_Keypoint coordinate data_
================================

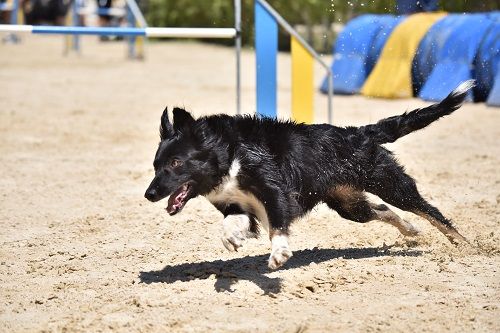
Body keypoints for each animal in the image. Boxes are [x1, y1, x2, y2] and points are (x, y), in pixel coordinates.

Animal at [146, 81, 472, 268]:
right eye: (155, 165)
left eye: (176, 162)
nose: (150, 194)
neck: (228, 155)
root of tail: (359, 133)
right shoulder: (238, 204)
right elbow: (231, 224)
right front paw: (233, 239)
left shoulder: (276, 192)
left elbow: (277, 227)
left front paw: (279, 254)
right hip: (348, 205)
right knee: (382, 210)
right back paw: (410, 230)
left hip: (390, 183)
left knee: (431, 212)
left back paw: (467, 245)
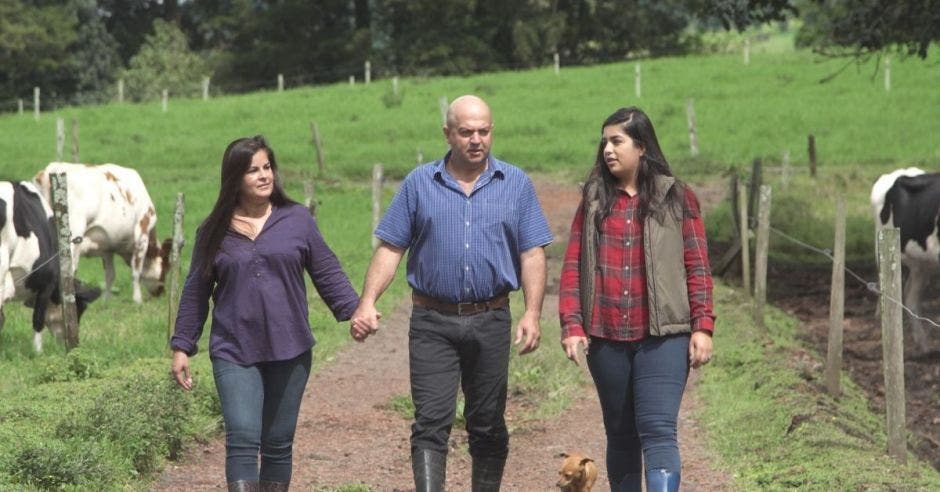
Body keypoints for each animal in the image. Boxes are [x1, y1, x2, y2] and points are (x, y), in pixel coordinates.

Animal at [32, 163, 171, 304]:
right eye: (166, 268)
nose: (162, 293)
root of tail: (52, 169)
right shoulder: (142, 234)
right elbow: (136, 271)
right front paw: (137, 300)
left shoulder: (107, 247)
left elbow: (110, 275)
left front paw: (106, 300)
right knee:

================================

_THE PROBLEM_
Taking the line containing "right elbow: (136, 271)" as the first, please return it and every line after it through the end of the entries, exactly and only those.

_OUTPUT BELOW_
right elbow: (136, 271)
right front paw: (137, 300)
left shoulder: (107, 247)
left elbow: (110, 275)
left front paw: (106, 300)
right knee:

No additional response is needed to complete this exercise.